Assignment
Down to the last line, the material below should be reproduced exactly.

Dataset excerpts

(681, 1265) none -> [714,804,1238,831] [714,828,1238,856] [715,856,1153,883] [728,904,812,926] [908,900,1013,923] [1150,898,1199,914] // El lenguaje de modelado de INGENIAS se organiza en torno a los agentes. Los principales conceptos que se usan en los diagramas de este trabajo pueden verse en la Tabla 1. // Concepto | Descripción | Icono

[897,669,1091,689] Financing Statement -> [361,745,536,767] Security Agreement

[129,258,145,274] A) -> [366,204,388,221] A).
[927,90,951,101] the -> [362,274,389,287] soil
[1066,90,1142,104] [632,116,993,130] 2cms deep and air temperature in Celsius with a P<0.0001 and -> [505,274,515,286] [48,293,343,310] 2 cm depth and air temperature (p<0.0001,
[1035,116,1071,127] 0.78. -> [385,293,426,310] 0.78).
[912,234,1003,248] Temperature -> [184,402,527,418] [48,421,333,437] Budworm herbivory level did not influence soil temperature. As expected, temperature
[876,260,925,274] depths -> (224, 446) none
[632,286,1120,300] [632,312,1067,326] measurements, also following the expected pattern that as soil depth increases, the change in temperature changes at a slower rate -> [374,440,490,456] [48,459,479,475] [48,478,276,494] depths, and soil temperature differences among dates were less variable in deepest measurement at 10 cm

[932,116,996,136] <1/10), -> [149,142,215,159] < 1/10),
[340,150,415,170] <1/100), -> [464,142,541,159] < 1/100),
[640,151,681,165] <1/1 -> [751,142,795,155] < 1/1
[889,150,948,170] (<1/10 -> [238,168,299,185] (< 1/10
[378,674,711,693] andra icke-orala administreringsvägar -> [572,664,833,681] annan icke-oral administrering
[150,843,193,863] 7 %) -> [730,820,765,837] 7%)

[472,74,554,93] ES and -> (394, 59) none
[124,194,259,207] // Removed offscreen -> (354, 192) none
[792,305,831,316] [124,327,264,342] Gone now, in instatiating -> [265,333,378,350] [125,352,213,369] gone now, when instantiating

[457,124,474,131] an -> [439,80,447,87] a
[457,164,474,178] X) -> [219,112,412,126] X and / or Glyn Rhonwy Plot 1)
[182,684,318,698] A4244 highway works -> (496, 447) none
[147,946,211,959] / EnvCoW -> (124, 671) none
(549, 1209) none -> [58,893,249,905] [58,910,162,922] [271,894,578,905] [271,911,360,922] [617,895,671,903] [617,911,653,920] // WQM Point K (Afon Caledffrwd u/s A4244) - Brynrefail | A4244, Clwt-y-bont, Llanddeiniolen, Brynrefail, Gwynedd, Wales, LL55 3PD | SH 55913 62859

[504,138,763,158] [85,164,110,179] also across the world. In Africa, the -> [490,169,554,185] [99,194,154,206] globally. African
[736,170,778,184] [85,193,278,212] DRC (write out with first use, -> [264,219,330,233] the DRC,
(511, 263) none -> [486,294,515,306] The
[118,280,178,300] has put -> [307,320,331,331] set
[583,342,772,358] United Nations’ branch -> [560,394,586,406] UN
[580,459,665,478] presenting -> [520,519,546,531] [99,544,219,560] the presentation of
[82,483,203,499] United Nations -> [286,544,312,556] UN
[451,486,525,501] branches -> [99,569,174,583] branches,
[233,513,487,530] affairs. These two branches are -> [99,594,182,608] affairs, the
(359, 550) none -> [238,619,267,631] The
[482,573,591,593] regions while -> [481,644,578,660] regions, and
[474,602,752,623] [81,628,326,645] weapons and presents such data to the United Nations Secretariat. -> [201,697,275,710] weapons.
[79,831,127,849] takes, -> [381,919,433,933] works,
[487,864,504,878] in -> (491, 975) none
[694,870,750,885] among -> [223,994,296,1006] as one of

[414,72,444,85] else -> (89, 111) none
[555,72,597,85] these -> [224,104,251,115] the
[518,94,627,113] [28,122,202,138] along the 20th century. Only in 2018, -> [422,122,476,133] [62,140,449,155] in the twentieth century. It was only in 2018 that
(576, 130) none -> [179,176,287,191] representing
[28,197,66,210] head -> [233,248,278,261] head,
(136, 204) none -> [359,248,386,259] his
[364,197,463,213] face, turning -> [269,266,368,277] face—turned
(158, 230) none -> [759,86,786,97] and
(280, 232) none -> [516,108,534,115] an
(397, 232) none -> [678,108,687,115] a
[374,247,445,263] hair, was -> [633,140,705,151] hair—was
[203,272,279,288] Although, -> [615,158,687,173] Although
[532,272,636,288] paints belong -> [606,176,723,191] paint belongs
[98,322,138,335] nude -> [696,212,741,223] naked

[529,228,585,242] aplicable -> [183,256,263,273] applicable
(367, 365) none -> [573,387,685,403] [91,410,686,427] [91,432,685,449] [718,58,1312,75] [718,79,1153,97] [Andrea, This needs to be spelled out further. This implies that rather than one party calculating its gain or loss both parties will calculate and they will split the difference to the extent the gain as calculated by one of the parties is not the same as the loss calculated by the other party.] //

Solution to the exercise
(681, 1265) none -> [714,804,1238,831] [714,828,1238,856] [715,856,1153,883] [728,904,812,926] [908,900,1013,923] [1150,898,1199,914] // El lenguaje de modelado de INGENIAS se organiza en torno a los agentes. Los principales conceptos que se usan en los diagramas de este trabajo pueden verse en la Tabla 1. // Concepto | Descripción | Icono

[897,669,1091,689] Financing Statement -> [361,745,536,767] Security Agreement

[129,258,145,274] A) -> [366,204,388,221] A).
[927,90,951,101] the -> [362,274,389,287] soil
[1066,90,1142,104] [632,116,993,130] 2cms deep and air temperature in Celsius with a P<0.0001 and -> [505,274,515,286] [48,293,343,310] 2 cm depth and air temperature (p<0.0001,
[1035,116,1071,127] 0.78. -> [385,293,426,310] 0.78).
[912,234,1003,248] Temperature -> [184,402,527,418] [48,421,333,437] Budworm herbivory level did not influence soil temperature. As expected, temperature
[876,260,925,274] depths -> (224, 446) none
[632,286,1120,300] [632,312,1067,326] measurements, also following the expected pattern that as soil depth increases, the change in temperature changes at a slower rate -> [374,440,490,456] [48,459,479,475] [48,478,276,494] depths, and soil temperature differences among dates were less variable in deepest measurement at 10 cm

[932,116,996,136] <1/10), -> [149,142,215,159] < 1/10),
[340,150,415,170] <1/100), -> [464,142,541,159] < 1/100),
[640,151,681,165] <1/1 -> [751,142,795,155] < 1/1
[889,150,948,170] (<1/10 -> [238,168,299,185] (< 1/10
[378,674,711,693] andra icke-orala administreringsvägar -> [572,664,833,681] annan icke-oral administrering
[150,843,193,863] 7 %) -> [730,820,765,837] 7%)

[472,74,554,93] ES and -> (394, 59) none
[124,194,259,207] // Removed offscreen -> (354, 192) none
[792,305,831,316] [124,327,264,342] Gone now, in instatiating -> [265,333,378,350] [125,352,213,369] gone now, when instantiating

[457,124,474,131] an -> [439,80,447,87] a
[457,164,474,178] X) -> [219,112,412,126] X and / or Glyn Rhonwy Plot 1)
[182,684,318,698] A4244 highway works -> (496, 447) none
[147,946,211,959] / EnvCoW -> (124, 671) none
(549, 1209) none -> [58,893,249,905] [58,910,162,922] [271,894,578,905] [271,911,360,922] [617,895,671,903] [617,911,653,920] // WQM Point K (Afon Caledffrwd u/s A4244) - Brynrefail | A4244, Clwt-y-bont, Llanddeiniolen, Brynrefail, Gwynedd, Wales, LL55 3PD | SH 55913 62859

[504,138,763,158] [85,164,110,179] also across the world. In Africa, the -> [490,169,554,185] [99,194,154,206] globally. African
[736,170,778,184] [85,193,278,212] DRC (write out with first use, -> [264,219,330,233] the DRC,
(511, 263) none -> [486,294,515,306] The
[118,280,178,300] has put -> [307,320,331,331] set
[583,342,772,358] United Nations’ branch -> [560,394,586,406] UN
[580,459,665,478] presenting -> [520,519,546,531] [99,544,219,560] the presentation of
[82,483,203,499] United Nations -> [286,544,312,556] UN
[451,486,525,501] branches -> [99,569,174,583] branches,
[233,513,487,530] affairs. These two branches are -> [99,594,182,608] affairs, the
(359, 550) none -> [238,619,267,631] The
[482,573,591,593] regions while -> [481,644,578,660] regions, and
[474,602,752,623] [81,628,326,645] weapons and presents such data to the United Nations Secretariat. -> [201,697,275,710] weapons.
[79,831,127,849] takes, -> [381,919,433,933] works,
[487,864,504,878] in -> (491, 975) none
[694,870,750,885] among -> [223,994,296,1006] as one of

[414,72,444,85] else -> (89, 111) none
[555,72,597,85] these -> [224,104,251,115] the
[518,94,627,113] [28,122,202,138] along the 20th century. Only in 2018, -> [422,122,476,133] [62,140,449,155] in the twentieth century. It was only in 2018 that
(576, 130) none -> [179,176,287,191] representing
[28,197,66,210] head -> [233,248,278,261] head,
(136, 204) none -> [359,248,386,259] his
[364,197,463,213] face, turning -> [269,266,368,277] face—turned
(158, 230) none -> [759,86,786,97] and
(280, 232) none -> [516,108,534,115] an
(397, 232) none -> [678,108,687,115] a
[374,247,445,263] hair, was -> [633,140,705,151] hair—was
[203,272,279,288] Although, -> [615,158,687,173] Although
[532,272,636,288] paints belong -> [606,176,723,191] paint belongs
[98,322,138,335] nude -> [696,212,741,223] naked

[529,228,585,242] aplicable -> [183,256,263,273] applicable
(367, 365) none -> [573,387,685,403] [91,410,686,427] [91,432,685,449] [718,58,1312,75] [718,79,1153,97] [Andrea, This needs to be spelled out further. This implies that rather than one party calculating its gain or loss both parties will calculate and they will split the difference to the extent the gain as calculated by one of the parties is not the same as the loss calculated by the other party.] //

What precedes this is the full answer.